Pour ce programme qui compte 842 logements de type F3, 610 logements de type F4 et 100 logements de type F5, certains critères sont indexés par les candidats. Il s’agit en particulier de la caution et l’apport personnel qui se chiffrent à environ 234.000 FCFA pour les logements de type F3, 2.050.000 FCFA pour les logements de type 4 et de 2.400.000 FCFA pour les logements de type F5. Ajouté à cela, la somme que les bénéficiaires devront payer par mois qui est de 44.220 FCFA par mois pour les logements de type F3, 94.000 FCFA par mois pour les logements de type F4 et 125.000 FCFA pour les logements de type F5.
« Avec ces critères, j’aurai beaucoup de problèmes si je dois déduire 44.000 F de mon salaire pour un logement de type F3. Mais c’est la volonté de quitter la location qui me pousse à postuler », témoigne un enseignant rencontré devant le tribunal de première instance de la commune VI après l’établissement de son certificat de nationalité.

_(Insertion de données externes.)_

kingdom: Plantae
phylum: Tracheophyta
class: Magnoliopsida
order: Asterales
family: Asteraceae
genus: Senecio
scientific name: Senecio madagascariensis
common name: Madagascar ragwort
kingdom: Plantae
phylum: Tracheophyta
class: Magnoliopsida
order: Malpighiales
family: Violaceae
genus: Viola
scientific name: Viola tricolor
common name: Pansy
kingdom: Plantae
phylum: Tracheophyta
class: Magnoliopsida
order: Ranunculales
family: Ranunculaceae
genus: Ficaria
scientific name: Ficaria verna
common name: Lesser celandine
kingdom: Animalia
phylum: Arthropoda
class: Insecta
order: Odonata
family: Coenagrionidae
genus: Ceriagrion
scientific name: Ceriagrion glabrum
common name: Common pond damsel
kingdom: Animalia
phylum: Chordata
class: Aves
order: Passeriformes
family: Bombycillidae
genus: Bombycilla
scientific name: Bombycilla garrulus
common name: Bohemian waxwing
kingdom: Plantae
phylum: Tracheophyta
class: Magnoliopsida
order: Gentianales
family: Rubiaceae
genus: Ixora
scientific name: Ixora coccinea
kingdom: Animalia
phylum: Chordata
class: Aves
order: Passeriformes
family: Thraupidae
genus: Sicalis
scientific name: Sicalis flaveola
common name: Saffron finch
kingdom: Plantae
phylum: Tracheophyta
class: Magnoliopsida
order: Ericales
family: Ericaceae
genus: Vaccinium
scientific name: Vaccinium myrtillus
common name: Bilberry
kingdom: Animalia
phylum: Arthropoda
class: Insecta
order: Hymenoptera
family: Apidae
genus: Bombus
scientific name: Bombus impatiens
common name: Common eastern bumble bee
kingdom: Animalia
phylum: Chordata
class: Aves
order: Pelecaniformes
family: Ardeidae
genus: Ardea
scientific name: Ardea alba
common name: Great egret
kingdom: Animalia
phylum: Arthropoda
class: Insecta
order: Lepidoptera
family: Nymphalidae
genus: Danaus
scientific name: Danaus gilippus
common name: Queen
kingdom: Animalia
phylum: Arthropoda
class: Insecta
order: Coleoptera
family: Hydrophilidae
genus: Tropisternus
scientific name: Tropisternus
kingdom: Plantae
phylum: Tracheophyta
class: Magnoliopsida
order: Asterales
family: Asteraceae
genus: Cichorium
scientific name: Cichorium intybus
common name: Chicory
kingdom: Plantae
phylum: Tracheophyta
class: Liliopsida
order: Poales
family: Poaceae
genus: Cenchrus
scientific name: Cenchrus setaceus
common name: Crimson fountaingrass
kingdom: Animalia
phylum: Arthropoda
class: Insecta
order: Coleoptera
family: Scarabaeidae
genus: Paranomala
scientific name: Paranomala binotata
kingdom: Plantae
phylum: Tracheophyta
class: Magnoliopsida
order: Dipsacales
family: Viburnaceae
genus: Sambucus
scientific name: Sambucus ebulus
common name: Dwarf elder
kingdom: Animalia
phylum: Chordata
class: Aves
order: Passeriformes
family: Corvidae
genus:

Et cet agent de santé rencontré au même endroit d’ajouter qu’avec ces critères, les pauvres sont exclus d’office. Et du coup, les logements sociaux cessent aujourd’hui d’être des logements sociaux proprement dits car l’Etat se comporte comme un promoteur immobilier qui cède les maisons aux plus offrants.
« Je vais postuler tout en sachant que mes chances sont minimes pour ces logements sociaux », témoigne un militaire rencontré devant le commissariat du 7ème arrondissement après l’établissement de son certificat de résidence. Et d’ajouter qu’il va postuler pour les logements de type F4 car sa famille est assez nombreuse.
« Je n’ai pas la caution exigée mais un ami m’a promis de me prêter cet argent et c’est ce qui m’a encouragé d’ailleurs à postuler », explique-t-il. Et d’indiquer que nombreux sont les Maliens dans sa situation qui ne pourront pas postuler parce qu’ils n’ont pas la caution exigée.
Partout, c’est le même refrain : les critères d’attribution des 1552 logements sociaux de N’tabacoro excluent les personnes à faibles revenus pour lesquelles la politique de logement sociaux a été mise en œuvre par l’Etat. Mais, une chose est de créer les conditions d’accès universel aux logements pour tous les Maliens, une autre de se donner les moyens de réaliser ce rêve, qui coûte aussi cher pour les contribuables du fait des coûts élevés des matériaux de construction. Le Mali est importateur de plusieurs matériaux de construction à part le ciment. Et nombreux sont les opérateurs immobiliers qui préfèrent le ciment sénégalais à celui produit par le Mali pour plusieurs raisons auxquelles l’Etat doit trouver des solutions.